**AIM OF THE TASK**. State the count of lines below in which the word "casing" appears, and add nothing.

RECORD SET below:

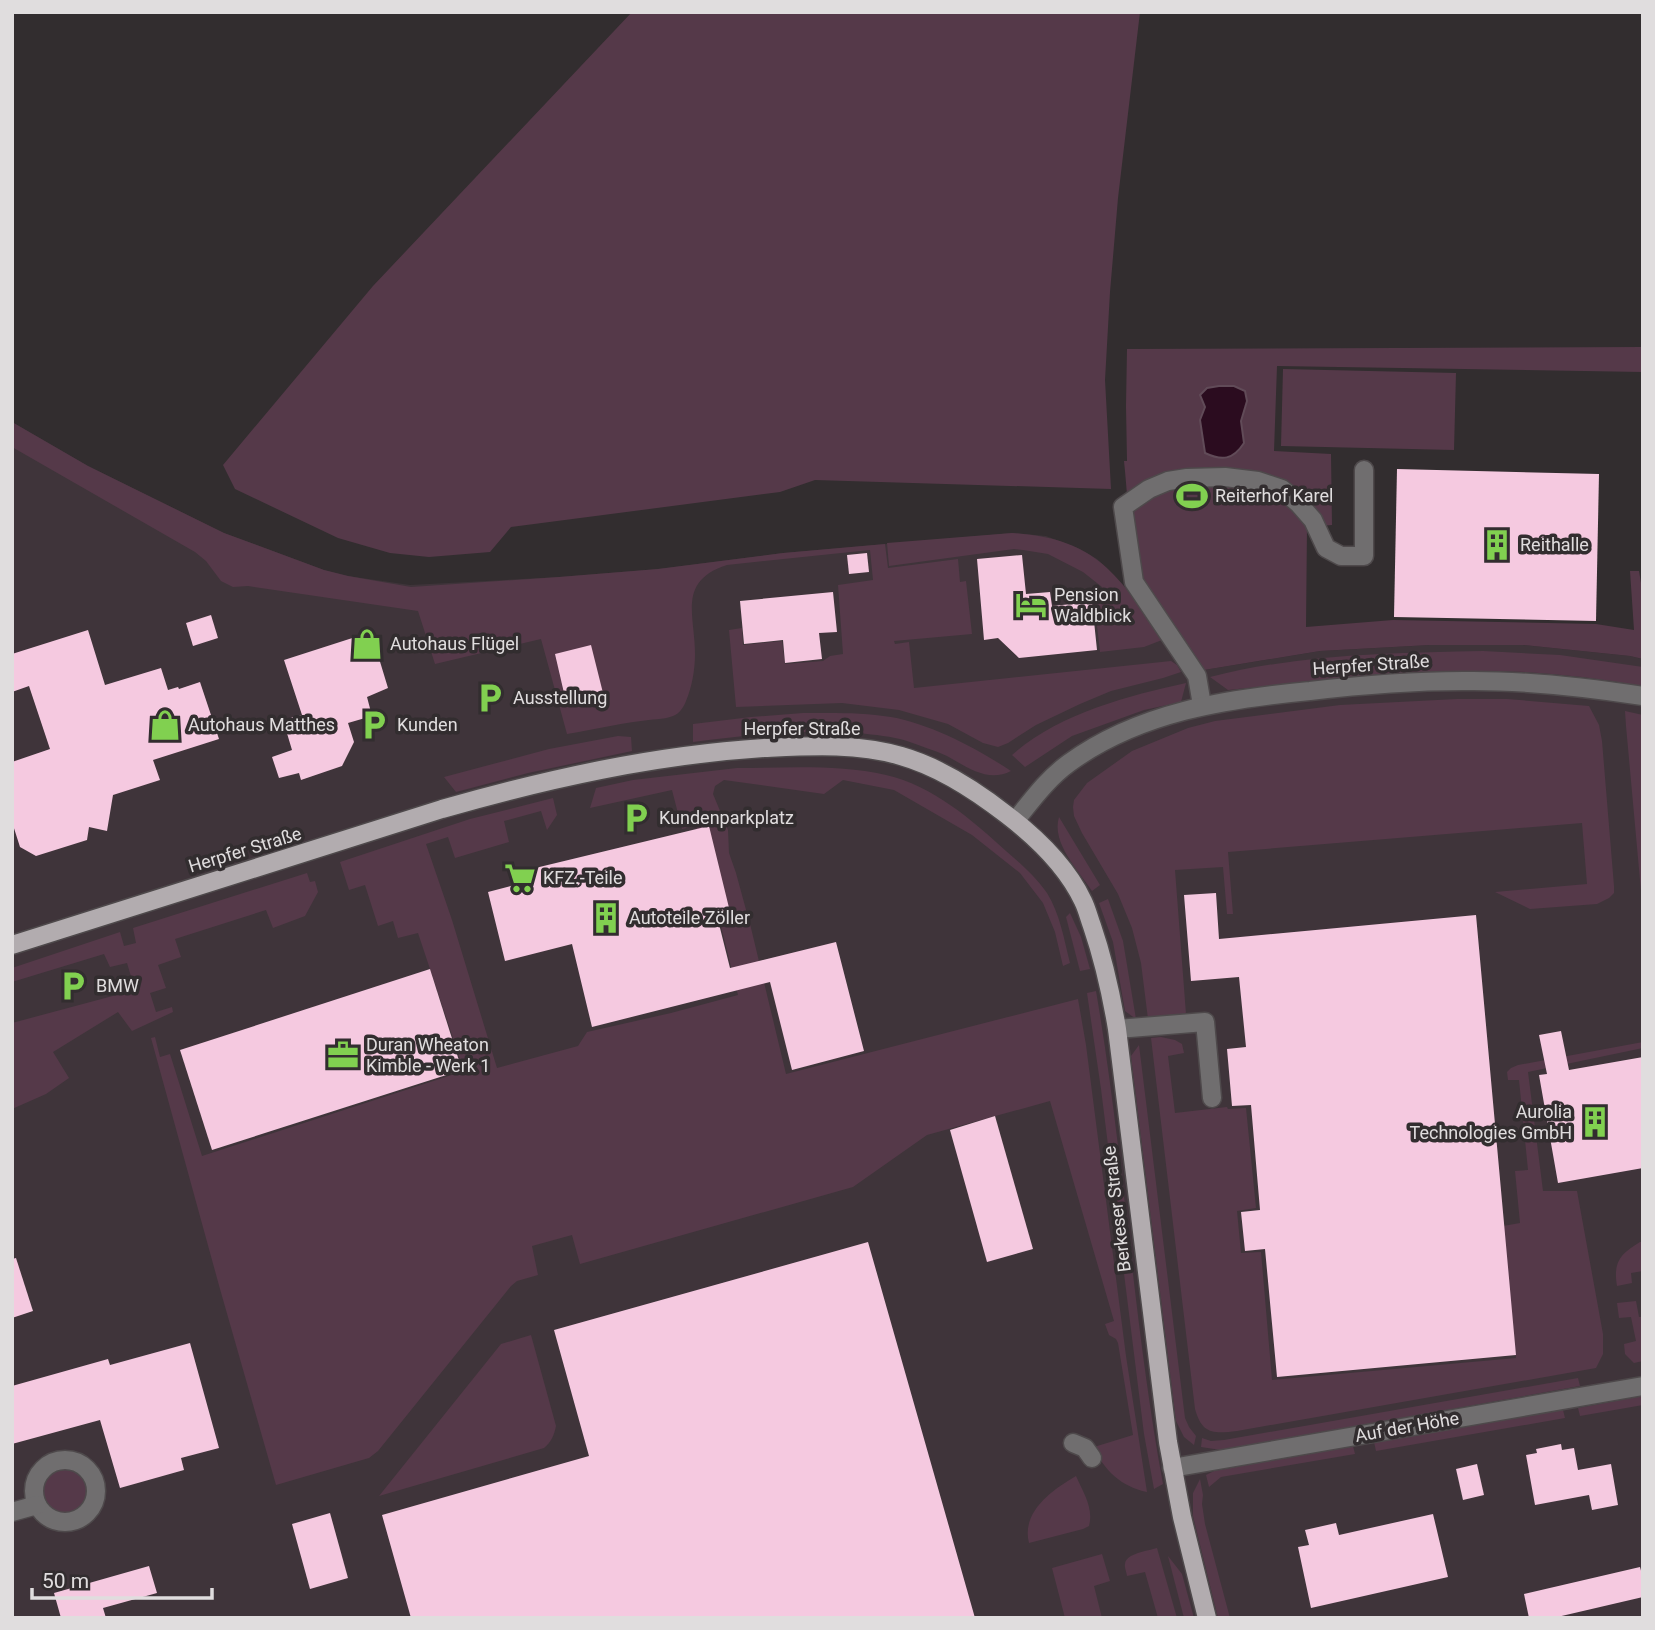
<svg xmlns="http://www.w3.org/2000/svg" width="1655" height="1630" font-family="Roboto,sans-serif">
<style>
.built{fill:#3f343a}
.green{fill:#553949}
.water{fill:#2b0c1f;stroke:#614b58;stroke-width:2}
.building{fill:#f5c9e0}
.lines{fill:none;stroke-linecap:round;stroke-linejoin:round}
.minor-casing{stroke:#4e494b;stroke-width:21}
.major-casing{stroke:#4e494b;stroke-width:21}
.minor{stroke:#706e6f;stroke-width:18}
.major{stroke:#b2acaf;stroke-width:18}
.labels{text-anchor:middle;stroke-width:7;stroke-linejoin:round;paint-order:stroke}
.poi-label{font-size:18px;fill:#e0ddde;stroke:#322d2f;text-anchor:start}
.street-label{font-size:18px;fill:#e0ddde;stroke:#322d2f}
</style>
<rect width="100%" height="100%" fill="#322d2f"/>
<path class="built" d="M 12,422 L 88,466 L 224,533 L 324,570 L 348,576 L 410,585 L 559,577 L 658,569 L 783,553 L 1012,533 L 1046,536 L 1080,549 L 1097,559 L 1129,591 L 1143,580 L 1204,670 L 1320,651 L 1430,645 L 1523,645 L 1630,656 L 1643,659 L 1643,1618 L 12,1618 Z"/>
<g class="green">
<path d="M 632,12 L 1140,12 L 1118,198 L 1110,292 L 1105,380 L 1111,489 L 815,480 L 780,492 L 511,527 L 490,552 L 429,557 L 390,553 L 338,538 L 235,489 L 223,465 L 373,286 Z"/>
<path d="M 1643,347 L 1643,372 L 1277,366 L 1274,451 L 1331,454 L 1332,525 L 1307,527 L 1306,627 L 1393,620 L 1596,624 L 1634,630 L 1630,571 L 1639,571 L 1643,595 L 1643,659 L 1630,656 L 1524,645 L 1430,645 L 1320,651 L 1204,670 L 1143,580 C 1129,547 1128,498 1124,461 L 1127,461 L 1126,406 L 1127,349 Z"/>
<path d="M 1283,369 L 1456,373 L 1454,450 L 1281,446 Z"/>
<path d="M 12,422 L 88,466 L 224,533 L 324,570 L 348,576 L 411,587 L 559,577 L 658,569 L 783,553 L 885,544 L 888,568 L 958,559 L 960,582 L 966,581 L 972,634 L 894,641 L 895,644 L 909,642 L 914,688 L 1171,661 L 1177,665 L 1181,672 L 1163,678 L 1111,691 L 1080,704 L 1036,725 L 1008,743 L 998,747 L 983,743 L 948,724 L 899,710 L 842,703 L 736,707 L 729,630 L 742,628 L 743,645 L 782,641 L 785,664 L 823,661 L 830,656 L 843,654 L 838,585 L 873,580 L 870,550 L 727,565 C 677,581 695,615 695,654 C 695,669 692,687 686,701 C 684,707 679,714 673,716 C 663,720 651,719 641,721 C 616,724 591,730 567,734 L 541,639 L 435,664 L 418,611 L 248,586 L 233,587 L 221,581 L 206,561 L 195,552 L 12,447 Z"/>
<path d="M 1012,533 C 1096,538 1119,575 1162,640 L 1144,647 L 1100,652 L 1094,599 L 1102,591 L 1102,587 L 1083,572 L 1048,554 L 1023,550 L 1014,549 L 889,566 L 887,543 Z"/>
<path d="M 1483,651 L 1560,655 L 1643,667 L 1643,686 C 1596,678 1547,672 1499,671 C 1408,670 1318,681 1228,690 L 1210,677 C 1299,654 1392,653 1483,651 Z"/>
<path d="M 1186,683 L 1181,702 L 1144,710 L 1072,736 L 1025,767 L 1012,755 C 1058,714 1127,696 1186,683 Z"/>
<path d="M 1457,699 L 1507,699 L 1589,706 L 1599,725 L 1602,741 L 1614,886 L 1614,893 L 1609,898 L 1597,904 L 1530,909 L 1495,892 L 1587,884 L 1582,823 L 1228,852 L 1233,914 L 1227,914 L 1223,867 L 1175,870 L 1186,1014 L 1148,1019 L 1141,963 L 1132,928 L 1118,894 L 1082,833 L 1074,816 L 1073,807 L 1074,800 L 1087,783 L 1132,751 L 1188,728 L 1215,721 L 1340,705 Z"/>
<path d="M 1625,711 L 1643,715 L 1643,913 L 1626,726 Z"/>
<path d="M 803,713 C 832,713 862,712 891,717 C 931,724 978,749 1011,771 C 988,783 967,767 947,756 C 934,750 920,746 907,741 C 891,736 875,735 859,733 C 804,729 748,735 693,742 L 693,724 L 751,717 Z"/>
<path d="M 618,736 L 631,737 L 632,751 L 528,773 L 456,792 L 444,777 L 549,749 Z"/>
<path d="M 737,768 C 786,768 838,764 886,775 C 933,786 971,819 1006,851 C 1021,864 1036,877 1047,893 C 1060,914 1064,939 1070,963 L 1063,966 L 1055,932 L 1043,903 L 1020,873 L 972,835 L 894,790 L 843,780 L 824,794 L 724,780 L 715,786 L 713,794 L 728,830 L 729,853 L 736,873 L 751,928 L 786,1074 L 1078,999 L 1086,1045 L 1126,1356 L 1147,1492 C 1122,1487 1103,1470 1094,1447 L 1133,1435 L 1118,1343 L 1116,1339 L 1109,1335 L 1105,1324 L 1114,1321 L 1050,1101 L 927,1135 L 853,1187 L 580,1264 L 572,1235 L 532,1246 L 538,1275 L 517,1281 L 511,1286 L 378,1451 L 369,1458 L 276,1485 L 220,1289 L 151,1038 L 155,1037 L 160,1057 L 170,1054 L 202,1156 L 464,1071 L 418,933 L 398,938 L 393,921 L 378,926 L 365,885 L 349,890 L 340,862 L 470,819 L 553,798 L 557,815 L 547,830 L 541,811 L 504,821 L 509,842 L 455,858 L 448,837 L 426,844 L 452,920 L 497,1068 L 578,1046 L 587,1032 L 671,1013 L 738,995 L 696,826 L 682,829 L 672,790 L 590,808 L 596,788 L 633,780 Z"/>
<path d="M 1059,817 L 1100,885 L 1092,891 C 1079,871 1051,843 1059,817 Z"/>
<path d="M 307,873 L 310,882 L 315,881 L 318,892 L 305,916 L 273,928 L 266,910 L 175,939 L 181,957 L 158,965 L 166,988 L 150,993 L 156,1012 L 172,1007 L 173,1012 L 132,1031 L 118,1012 L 53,1052 L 69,1078 L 46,1094 L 12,1109 L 12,1023 L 135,990 L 127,963 L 110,967 L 104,954 L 12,982 L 12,968 L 120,932 L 124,946 L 136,943 L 133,928 Z"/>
<path d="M 1108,899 L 1123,941 L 1136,1019 L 1125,1011 L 1113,942 L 1099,903 Z"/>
<path d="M 1070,913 L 1081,937 L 1090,969 L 1080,971 L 1066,917 Z"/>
<path d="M 1096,991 C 1124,1154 1133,1321 1163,1484 L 1154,1489 L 1144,1434 L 1101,1089 L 1087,993 Z"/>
<path d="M 1161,1037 L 1175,1040 L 1182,1044 L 1184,1053 L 1168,1056 L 1175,1113 L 1227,1107 L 1228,1109 L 1246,1108 L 1256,1208 L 1237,1211 L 1241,1253 L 1261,1252 L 1272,1380 L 1516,1358 L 1503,1226 L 1520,1223 L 1515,1171 L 1528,1170 L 1519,1080 L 1508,1080 L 1507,1072 L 1511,1068 L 1518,1065 L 1643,1042 L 1643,1048 L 1528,1072 L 1543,1191 L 1577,1191 L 1603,1334 L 1603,1354 L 1596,1368 L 1237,1431 C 1213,1434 1202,1434 1195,1409 L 1151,1038 Z"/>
<path d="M 1139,1045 L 1185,1418 L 1189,1427 L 1196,1436 L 1194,1445 L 1184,1437 L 1176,1421 L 1131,1056 Z"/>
<path d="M 1640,1242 L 1643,1242 L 1643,1271 L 1631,1273 L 1632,1283 L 1617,1286 C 1613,1262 1620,1254 1640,1242 Z"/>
<path d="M 1636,1301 L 1639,1317 L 1643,1317 L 1643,1361 L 1634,1363 L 1625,1354 L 1624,1344 L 1636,1341 L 1631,1317 L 1619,1318 L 1617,1303 Z"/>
<path d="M 531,1335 L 556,1426 C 554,1436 551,1442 544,1448 L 379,1496 L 501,1344 Z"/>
<path d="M 1578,1378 L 1580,1386 L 1221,1450 L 1201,1447 L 1202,1438 L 1211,1441 L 1224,1440 Z"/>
<path d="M 1643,1396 L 1643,1405 L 1580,1416 L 1578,1408 Z"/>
<path d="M 1563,1410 L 1565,1418 L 1376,1451 L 1374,1442 Z"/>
<path d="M 1353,1446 L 1355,1454 L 1221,1477 L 1209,1487 L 1206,1475 L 1214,1471 Z"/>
<circle cx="65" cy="1491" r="22"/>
<path d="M 1076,1476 C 1083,1492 1094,1508 1089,1526 L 1083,1529 L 1029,1543 C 1021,1512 1052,1490 1076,1476 Z"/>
<path d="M 1200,1479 L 1203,1495 L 1202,1504 L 1205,1524 L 1230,1618 L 1218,1618 L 1193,1516 L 1193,1493 Z"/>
<path d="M 1157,1548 L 1177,1618 L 1158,1618 L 1145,1572 L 1127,1576 C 1127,1574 1124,1566 1125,1564 C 1126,1553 1148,1551 1157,1548 Z"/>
<path d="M 1102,1554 L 1110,1581 L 1094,1586 L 1102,1618 L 1065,1618 L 1052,1568 Z"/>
<path d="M 1168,1556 L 1182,1574 L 1194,1618 L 1184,1618 Z"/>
</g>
<path class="water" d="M 1219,386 L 1234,386 L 1245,391 L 1247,401 L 1241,421 L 1244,443 C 1233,460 1222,461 1205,453 L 1200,420 L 1205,407 L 1200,395 L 1207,388 Z"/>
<g class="building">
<path d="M 1397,469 L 1599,474 L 1596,621 L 1394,617 Z"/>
<path d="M 867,553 L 869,572 L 849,574 L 847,555 Z"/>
<path d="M 1022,555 L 1026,594 L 1050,592 L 1052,606 L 1092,602 L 1097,650 L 1019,658 L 998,638 L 984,640 L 977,559 Z"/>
<path d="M 833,592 L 837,632 L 819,633 L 822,659 L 785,663 L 783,640 L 744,644 L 740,601 Z"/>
<path d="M 211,615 L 218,638 L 193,646 L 186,623 Z"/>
<path d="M 88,630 L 105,685 L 161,668 L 168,690 L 178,687 L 179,689 L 200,682 L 219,739 L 153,760 L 160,780 L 113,795 L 107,831 L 89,827 L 87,840 L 36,856 L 20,847 L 12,822 L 12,762 L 50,749 L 29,686 L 12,692 L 12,654 Z"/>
<path d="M 371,632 L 388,688 L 367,697 L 372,716 L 348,723 L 354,742 L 342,766 L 301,780 L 299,773 L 279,778 L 272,757 L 292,750 L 283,720 L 302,715 L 284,660 Z"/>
<path d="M 591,645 L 604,697 L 567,706 L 555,654 Z"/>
<path d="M 709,826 L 732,920 L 719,924 L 730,968 L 836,942 L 864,1051 L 792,1070 L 770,982 L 592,1027 L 572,944 L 505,961 L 488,892 L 530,881 L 527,870 Z"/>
<path d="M 1216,893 L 1219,939 L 1476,915 L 1516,1355 L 1277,1377 L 1265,1249 L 1245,1251 L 1241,1212 L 1260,1210 L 1251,1105 L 1232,1106 L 1227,1049 L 1246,1047 L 1239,977 L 1191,981 L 1184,895 Z"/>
<path d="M 430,969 L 462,1070 L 212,1150 L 180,1050 Z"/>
<path d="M 1561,1031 L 1569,1070 L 1643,1057 L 1643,1168 L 1558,1183 L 1539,1075 L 1547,1074 L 1539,1035 Z"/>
<path d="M 995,1116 L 1033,1249 L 987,1262 L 950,1130 Z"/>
<path d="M 868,1242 L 975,1618 L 411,1618 L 382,1515 L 589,1456 L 554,1330 Z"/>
<path d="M 16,1258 L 33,1311 L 12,1318 L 12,1259 Z"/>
<path d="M 190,1343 L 219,1448 L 181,1458 L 184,1470 L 120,1488 L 100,1420 L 12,1444 L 12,1386 L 108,1359 L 110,1365 Z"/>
<path d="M 1561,1444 L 1562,1450 L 1574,1448 L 1578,1470 L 1611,1464 L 1618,1505 L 1592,1510 L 1589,1495 L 1535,1505 L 1526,1455 L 1537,1453 L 1536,1449 Z"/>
<path d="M 1477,1464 L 1484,1495 L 1463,1500 L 1456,1469 Z"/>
<path d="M 330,1513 L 348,1578 L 310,1589 L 292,1524 Z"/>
<path d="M 1433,1514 L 1448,1577 L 1311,1608 L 1298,1547 L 1309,1545 L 1305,1530 L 1336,1523 L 1339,1535 Z"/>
<path d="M 149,1566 L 157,1593 L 103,1608 L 106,1618 L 61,1618 L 54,1593 Z"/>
<path d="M 1640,1567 L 1643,1578 L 1643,1597 L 1553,1618 L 1529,1618 L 1524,1594 Z"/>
</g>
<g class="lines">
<defs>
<g id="minor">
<path d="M 1202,705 L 1197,676 L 1134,582 L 1123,507 L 1149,489 L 1168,481 L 1187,478 L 1225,477 L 1258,481 L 1282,489 L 1299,504 L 1313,520 L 1326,548 L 1341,556 L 1364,556 L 1364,470"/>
<path d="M 1015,821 C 1032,800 1047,779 1069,763 C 1139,712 1226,699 1310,691 C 1361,685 1412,681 1463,681 C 1523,680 1584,687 1643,696"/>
<path d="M 1117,1029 L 1205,1022 L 1212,1098"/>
<path d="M 1073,1443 L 1085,1448 L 1092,1458"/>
<circle cx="65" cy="1491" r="31"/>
<path d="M 1172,1468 L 1643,1386"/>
<path d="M 12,1512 L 37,1505"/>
</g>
<path id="major" d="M 12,945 L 442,809 C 547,779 654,755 764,748 C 809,746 857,743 901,756 C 940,767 975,790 1007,815 C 1037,838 1067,867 1083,901 C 1087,909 1089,918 1092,926 C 1104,961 1111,993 1117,1029 L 1168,1442 L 1182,1517 L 1207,1618"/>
</defs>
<use href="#minor" class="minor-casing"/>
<use href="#major" class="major-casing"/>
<use href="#minor" class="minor"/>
<use href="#major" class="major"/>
</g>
<defs>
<symbol id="stadium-bare" viewBox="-9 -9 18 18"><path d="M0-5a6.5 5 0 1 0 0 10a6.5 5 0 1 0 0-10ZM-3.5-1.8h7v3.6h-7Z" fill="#81d050" stroke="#322d2f" stroke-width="2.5" paint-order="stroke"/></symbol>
<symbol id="building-bare" viewBox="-9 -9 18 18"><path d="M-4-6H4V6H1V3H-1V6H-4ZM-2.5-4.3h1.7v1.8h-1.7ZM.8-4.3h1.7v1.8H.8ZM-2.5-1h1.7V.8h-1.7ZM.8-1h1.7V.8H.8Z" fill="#81d050" stroke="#322d2f" stroke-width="2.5" paint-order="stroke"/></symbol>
<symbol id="hotel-bare" viewBox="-9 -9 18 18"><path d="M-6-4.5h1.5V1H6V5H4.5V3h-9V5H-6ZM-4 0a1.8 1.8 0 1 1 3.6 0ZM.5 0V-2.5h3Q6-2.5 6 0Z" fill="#81d050" stroke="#322d2f" stroke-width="2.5" paint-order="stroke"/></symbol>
<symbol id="shop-bare" viewBox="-9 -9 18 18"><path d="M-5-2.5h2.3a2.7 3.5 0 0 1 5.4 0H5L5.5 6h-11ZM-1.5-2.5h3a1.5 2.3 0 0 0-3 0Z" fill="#81d050" stroke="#322d2f" stroke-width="2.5" paint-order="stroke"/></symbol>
<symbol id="parking-bare" viewBox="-9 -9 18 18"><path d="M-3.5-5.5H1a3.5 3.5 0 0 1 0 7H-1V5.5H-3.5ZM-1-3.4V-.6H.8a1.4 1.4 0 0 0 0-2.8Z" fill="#81d050" stroke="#322d2f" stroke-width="2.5" paint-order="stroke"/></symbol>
<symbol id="supermarket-bare" viewBox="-9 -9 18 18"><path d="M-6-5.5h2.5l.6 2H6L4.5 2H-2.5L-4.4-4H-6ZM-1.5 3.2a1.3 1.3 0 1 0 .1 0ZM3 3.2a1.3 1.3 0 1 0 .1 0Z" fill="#81d050" stroke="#322d2f" stroke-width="2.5" paint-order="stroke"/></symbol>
<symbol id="office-bare" viewBox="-9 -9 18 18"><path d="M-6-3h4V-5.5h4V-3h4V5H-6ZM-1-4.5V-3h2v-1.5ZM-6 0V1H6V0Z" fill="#81d050" stroke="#322d2f" stroke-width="2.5" paint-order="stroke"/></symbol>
</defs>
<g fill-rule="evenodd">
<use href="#stadium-bare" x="1170" y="474" width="44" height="44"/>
<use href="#building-bare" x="1475" y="523" width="44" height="44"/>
<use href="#hotel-bare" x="1009" y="583" width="44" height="44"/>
<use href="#shop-bare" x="345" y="622" width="44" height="44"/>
<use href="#parking-bare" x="468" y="676" width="44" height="44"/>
<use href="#shop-bare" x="143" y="703" width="44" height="44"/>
<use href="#parking-bare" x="352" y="703" width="44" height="44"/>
<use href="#parking-bare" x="614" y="796" width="44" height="44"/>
<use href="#supermarket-bare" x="498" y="856" width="44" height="44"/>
<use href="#building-bare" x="584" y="896" width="44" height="44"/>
<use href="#parking-bare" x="51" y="964" width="44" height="44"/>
<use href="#office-bare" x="321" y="1033" width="44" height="44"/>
<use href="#building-bare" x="1573" y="1100" width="44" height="44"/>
</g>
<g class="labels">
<g class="poi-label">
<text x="1215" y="502">Reiterhof Karel</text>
<text x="1520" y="551">Reithalle</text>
<text x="1054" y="601">Pension<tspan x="1054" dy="21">Waldblick</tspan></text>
<text x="390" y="650">Autohaus Flügel</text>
<text x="513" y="704">Ausstellung</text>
<text x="188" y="731">Autohaus Matthes</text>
<text x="397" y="731">Kunden</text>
<text x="659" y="824">Kundenparkplatz</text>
<text x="543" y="884">KFZ.-Teile</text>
<text x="629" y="924">Autoteile Zöller</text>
<text x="96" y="992">BMW</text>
<text x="366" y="1051">Duran Wheaton<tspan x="366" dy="21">Kimble - Werk 1</tspan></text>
<text x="1572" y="1118" text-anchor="end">Aurolia<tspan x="1572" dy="21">Technologies GmbH</tspan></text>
</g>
<g class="street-label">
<text transform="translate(1371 665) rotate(-4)" y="6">Herpfer Straße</text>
<text x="802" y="735">Herpfer Straße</text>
<text transform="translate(245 850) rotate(-17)" y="6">Herpfer Straße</text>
<text transform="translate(1117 1209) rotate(-97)" y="6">Berkeser Straße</text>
<text transform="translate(1407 1427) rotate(-10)" y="6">Auf der Höhe</text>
</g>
</g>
<rect width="1655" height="1630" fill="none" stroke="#e0ddde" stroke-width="28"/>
<path d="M32 1588v10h180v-10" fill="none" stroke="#e0ddde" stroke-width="3.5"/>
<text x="42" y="1588" font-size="21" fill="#e0ddde" stroke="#322d2f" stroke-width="5" paint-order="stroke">50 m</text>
</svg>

End of RECORD SET.

**TASK ANSWER**. 4